* _ABOUT THIS TASK_: Among the entries that follow, find every line with the word "configuration" and list it.

* _SOURCE MATERIAL_:

▶

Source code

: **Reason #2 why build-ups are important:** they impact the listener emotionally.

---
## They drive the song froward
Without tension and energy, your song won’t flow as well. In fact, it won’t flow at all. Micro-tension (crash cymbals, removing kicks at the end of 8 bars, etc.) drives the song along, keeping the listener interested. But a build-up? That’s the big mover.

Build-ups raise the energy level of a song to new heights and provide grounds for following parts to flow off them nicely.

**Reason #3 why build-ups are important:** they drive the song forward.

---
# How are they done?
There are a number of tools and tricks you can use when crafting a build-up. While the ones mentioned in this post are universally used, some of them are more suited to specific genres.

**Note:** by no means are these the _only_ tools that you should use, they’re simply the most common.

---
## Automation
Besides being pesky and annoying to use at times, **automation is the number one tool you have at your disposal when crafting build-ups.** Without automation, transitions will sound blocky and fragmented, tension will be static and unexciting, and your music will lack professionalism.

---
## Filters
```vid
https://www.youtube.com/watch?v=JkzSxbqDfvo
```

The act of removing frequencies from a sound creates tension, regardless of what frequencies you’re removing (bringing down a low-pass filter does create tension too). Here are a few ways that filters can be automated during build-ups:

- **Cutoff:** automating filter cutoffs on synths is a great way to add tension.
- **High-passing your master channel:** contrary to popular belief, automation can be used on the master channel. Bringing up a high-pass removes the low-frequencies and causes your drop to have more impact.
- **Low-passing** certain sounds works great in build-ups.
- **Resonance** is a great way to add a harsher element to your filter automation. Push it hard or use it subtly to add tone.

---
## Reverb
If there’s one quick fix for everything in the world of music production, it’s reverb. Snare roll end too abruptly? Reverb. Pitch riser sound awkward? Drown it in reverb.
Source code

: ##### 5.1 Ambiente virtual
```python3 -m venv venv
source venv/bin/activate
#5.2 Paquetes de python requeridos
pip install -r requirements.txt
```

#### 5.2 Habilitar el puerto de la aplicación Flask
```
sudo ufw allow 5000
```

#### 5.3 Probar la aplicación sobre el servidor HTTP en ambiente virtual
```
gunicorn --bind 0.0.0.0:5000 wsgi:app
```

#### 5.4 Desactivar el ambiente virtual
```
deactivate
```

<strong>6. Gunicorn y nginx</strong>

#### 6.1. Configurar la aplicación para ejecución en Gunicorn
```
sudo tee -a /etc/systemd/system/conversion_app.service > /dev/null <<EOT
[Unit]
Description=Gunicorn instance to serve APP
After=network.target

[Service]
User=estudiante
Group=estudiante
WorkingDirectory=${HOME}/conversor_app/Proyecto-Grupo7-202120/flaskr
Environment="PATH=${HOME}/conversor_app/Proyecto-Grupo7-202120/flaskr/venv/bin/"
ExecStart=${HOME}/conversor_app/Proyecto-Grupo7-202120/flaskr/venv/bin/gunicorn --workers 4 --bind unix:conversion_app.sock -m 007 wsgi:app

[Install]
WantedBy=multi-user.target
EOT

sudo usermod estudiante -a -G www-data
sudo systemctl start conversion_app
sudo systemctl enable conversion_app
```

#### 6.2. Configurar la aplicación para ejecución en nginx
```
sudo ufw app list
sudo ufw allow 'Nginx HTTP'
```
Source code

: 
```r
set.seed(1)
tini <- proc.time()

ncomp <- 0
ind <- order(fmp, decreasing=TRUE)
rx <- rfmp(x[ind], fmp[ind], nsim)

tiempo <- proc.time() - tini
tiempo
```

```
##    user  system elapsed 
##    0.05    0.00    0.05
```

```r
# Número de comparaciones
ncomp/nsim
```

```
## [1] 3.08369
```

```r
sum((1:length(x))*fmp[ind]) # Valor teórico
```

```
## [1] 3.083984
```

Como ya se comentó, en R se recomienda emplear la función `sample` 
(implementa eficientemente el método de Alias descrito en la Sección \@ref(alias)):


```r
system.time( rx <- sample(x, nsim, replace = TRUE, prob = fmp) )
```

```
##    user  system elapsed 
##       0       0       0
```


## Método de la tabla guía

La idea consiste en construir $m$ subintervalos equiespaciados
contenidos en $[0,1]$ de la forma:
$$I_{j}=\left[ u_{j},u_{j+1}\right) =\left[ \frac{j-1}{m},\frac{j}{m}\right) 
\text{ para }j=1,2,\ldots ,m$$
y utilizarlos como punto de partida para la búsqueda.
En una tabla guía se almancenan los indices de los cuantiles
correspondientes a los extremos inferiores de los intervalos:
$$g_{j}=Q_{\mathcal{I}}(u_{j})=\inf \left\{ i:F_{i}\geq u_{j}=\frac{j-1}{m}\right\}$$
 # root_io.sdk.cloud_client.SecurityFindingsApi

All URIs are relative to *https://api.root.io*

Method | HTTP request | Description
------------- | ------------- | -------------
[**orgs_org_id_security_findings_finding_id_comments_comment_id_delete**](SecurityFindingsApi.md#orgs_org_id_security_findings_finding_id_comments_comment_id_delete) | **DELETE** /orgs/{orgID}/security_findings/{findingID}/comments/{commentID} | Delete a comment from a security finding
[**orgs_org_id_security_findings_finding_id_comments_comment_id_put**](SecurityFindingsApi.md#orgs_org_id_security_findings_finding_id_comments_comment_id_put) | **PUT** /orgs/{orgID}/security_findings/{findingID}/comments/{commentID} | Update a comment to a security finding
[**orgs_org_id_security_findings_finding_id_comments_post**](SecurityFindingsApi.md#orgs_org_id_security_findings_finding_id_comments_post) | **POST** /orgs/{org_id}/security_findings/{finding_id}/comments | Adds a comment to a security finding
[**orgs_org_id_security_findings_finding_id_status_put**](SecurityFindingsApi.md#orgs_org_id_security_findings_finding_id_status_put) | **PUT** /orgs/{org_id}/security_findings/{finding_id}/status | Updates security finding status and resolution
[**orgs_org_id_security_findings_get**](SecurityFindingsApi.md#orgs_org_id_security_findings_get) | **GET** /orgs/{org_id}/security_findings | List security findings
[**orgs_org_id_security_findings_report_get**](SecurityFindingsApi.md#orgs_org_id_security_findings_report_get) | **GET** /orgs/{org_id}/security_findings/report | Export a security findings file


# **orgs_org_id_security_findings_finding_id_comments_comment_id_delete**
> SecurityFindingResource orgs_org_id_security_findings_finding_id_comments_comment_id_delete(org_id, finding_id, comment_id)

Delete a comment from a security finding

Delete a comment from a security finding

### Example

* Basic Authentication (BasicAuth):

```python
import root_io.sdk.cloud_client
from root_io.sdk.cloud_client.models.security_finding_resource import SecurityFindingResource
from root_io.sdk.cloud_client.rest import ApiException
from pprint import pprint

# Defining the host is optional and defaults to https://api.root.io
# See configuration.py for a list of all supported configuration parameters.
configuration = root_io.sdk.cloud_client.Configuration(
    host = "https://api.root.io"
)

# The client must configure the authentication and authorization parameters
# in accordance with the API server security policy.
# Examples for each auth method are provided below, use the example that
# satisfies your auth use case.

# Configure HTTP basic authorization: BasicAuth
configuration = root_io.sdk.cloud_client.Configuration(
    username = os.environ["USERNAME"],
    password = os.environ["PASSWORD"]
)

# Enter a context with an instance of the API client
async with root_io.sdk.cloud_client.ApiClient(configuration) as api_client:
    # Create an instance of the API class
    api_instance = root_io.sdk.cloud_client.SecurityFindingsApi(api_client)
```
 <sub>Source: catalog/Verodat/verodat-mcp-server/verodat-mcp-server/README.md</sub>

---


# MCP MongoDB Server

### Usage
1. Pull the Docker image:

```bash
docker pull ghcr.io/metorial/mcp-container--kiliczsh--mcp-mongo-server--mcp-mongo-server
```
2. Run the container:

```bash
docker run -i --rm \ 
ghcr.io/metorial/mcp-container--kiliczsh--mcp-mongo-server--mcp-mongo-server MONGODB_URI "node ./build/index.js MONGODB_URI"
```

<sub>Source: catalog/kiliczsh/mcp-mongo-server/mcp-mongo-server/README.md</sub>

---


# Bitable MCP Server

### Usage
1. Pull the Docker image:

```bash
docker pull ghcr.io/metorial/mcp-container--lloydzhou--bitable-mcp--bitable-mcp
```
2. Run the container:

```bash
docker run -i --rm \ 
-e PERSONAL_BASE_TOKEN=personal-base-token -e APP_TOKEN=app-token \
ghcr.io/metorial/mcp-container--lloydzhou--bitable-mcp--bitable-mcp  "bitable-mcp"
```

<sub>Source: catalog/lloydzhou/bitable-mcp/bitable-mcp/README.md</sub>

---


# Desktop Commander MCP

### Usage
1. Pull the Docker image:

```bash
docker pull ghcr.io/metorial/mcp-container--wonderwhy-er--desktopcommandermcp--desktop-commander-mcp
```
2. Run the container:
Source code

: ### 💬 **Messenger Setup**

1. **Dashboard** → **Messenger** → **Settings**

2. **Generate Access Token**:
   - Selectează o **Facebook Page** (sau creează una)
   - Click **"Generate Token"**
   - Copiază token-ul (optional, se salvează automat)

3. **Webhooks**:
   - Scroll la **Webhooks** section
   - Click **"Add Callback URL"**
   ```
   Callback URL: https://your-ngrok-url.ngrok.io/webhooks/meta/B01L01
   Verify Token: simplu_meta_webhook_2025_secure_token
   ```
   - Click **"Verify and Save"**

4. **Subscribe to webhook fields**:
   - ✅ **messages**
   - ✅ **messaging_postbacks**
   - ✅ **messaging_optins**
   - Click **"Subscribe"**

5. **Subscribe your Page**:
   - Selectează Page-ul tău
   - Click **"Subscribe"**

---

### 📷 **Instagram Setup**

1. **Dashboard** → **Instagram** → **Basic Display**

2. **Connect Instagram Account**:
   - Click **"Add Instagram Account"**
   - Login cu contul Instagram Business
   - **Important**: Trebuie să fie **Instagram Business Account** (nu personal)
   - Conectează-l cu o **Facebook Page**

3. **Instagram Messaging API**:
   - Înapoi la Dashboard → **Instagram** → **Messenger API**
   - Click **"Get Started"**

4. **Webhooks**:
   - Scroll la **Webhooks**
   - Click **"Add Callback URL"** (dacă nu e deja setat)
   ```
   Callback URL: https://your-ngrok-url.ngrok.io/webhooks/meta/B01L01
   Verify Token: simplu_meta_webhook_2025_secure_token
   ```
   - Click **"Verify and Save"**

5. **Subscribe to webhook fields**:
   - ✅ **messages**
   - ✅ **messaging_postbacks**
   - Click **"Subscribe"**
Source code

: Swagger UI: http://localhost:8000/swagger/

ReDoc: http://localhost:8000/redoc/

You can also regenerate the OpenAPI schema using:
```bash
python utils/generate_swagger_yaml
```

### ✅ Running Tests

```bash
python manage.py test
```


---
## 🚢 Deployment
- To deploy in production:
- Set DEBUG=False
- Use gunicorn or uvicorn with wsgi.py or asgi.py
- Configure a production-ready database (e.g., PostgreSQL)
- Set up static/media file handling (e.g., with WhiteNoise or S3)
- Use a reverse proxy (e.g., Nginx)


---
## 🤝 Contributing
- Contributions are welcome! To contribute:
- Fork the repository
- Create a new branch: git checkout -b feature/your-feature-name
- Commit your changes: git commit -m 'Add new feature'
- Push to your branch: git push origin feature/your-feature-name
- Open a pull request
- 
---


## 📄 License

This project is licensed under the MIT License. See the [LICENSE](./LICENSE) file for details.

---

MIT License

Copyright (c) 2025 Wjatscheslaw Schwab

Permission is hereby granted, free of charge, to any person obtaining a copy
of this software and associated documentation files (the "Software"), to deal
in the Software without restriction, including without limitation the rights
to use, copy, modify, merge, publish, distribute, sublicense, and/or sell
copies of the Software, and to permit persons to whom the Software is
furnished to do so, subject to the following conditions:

◀

* _TASK OUTPUT_:
# See configuration.py for a list of all supported configuration parameters.
configuration = root_io.sdk.cloud_client.Configuration(
configuration = root_io.sdk.cloud_client.Configuration(
async with root_io.sdk.cloud_client.ApiClient(configuration) as api_client:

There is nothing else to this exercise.